Getting our enemies sorted out

Recently I found myself preaching on Easter Sunday and had to think about how to talk about the meaning of the resurrection. The easiest way to talk about the resurrection is to talk about it as a victory over death. This is true, of course; but I was struck by the fact that the significance St Paul sees in the resurrection has, I think, more to do with what it does to sin. "If Christ has not been raised, your faith is futile and you are still... dead? No: in your sins" (1 Cor. 15:17).

I think there is a tendency to speak of Death as the real enemy of God and life as its solution. We speak of death as the "great enemy." However, as Byron pointed out in a wonderful post some time ago, death is not the great enemy but the last enemy. The great enemy is sin, and we should not forget it.

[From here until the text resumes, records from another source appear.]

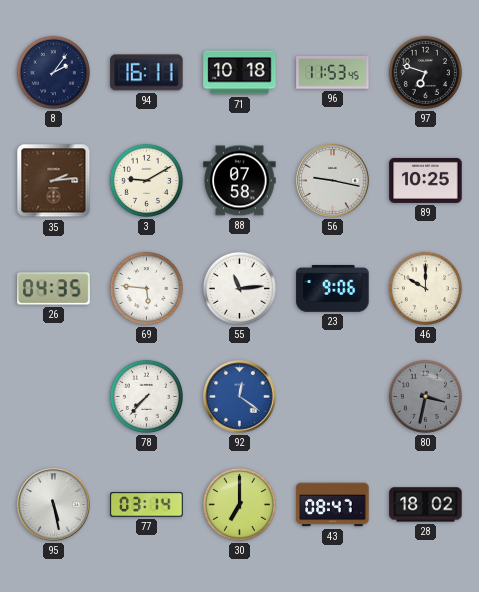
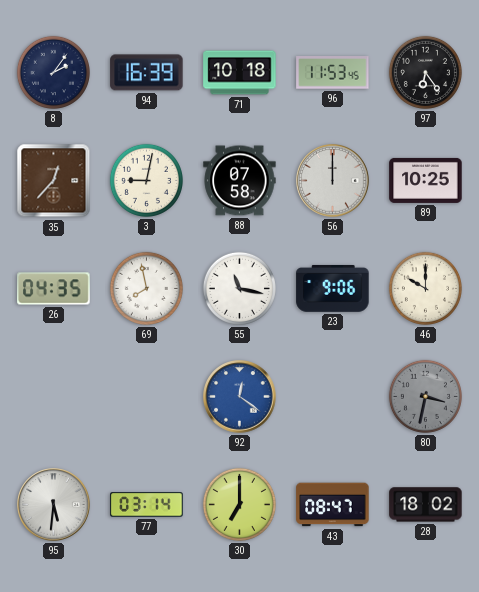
94: 16:11 -> 16:39
97: 6:48 -> 6:24
35: 2:14 -> 12:37
3: 9:10 -> 9:02
56: 9:17 -> 12:00
69: 5:46 -> 7:58
55: 11:14 -> 11:17
78: 7:37 -> none
95: 5:28 -> 5:31
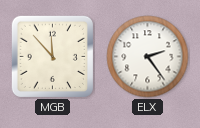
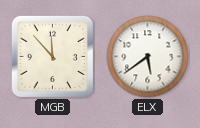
ELX: 2:24 -> 5:39
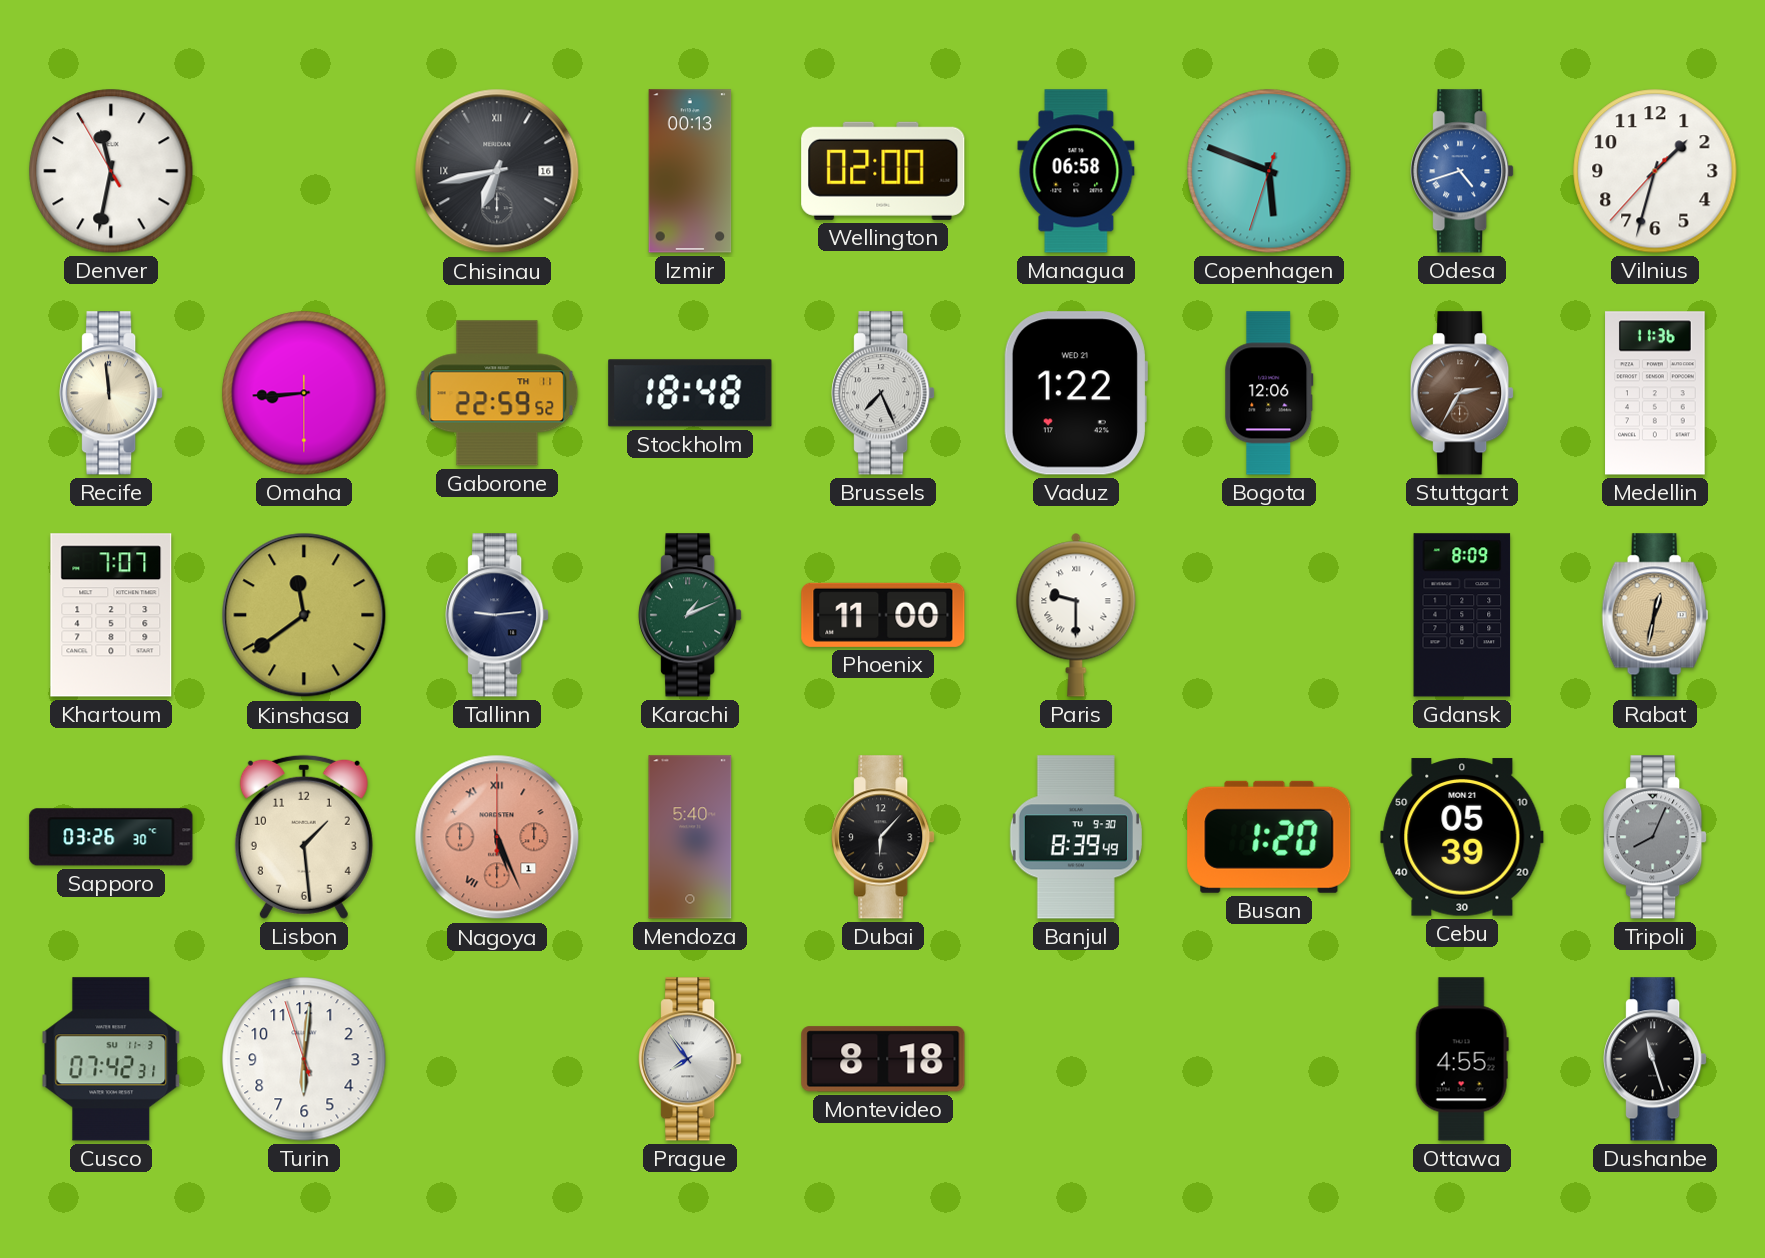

In this, I found this quote from Oliver O'Donovan deeply helpful:
"The resurrection restores the life of all mankind, reversing the effects of sin; it reorders the disorder of which death is the emblem, and vindicates God's original act of creation." (Desire of the Nations, 142).
At the end of the day, a gospel where death is the ultimate enemy will be close, but finally inadequate.

6 comments:

Philip Britton said...

I think death, properly understood, is the consummation of all that sin works in and against us;
isolation, separation, desolation, silence...
Thus, resurrection is truly reversal. For Resurrection is new creation effecting reconciliation, righteousness, sanctification...

There is connection between sin and death as our enemies.

byron smith said...

If death is the main enemy, then martyrdom ceases to be intelligible.

Philip Britton said...

You've lost me Byron.

The martyr embraces death because of the greater value of God. This is following the model of Christ. It was for the joy set before him the Jesus endured the cross (Heb 12:12).
Christ's death is unintelligible in a Christian sense without Resurrection. It would seem to me that martyrdom is also unintelligible without ressurection hope.

I'm just heading off to read you post about sin being the main enemy. I hope I find the argument there.

Martin Kemp said...

My question has always been:

How does the resurrection deal with sin?

My hunch is that it has something to do with the link between sin and unresurrected flesh.

AndrewE said...

Hey guys. Phil, I think you and Byron are saying similar things. But Phil, I think I would use O'Donovan's phrase of death being the emblem of sin, rather than its "consummation". This, I suspect, is what Byron is trying to get at: martyrdom is unitelligble without resurrection hope; but if death it is intelligible as an opposition to sin, not death itself.

Marty: I think the link between resurrection and sin has to do with Jesus' death. The death and resurrection cannot be split apart at this point. Jesus took our sin and died our death so that we could share his life, free from sin. Take the resurrection out and what happens: we're still in our sins!

Matthew Moffitt said...

Off the cuff, death came through sin, and not the other way round, if you catch my drift.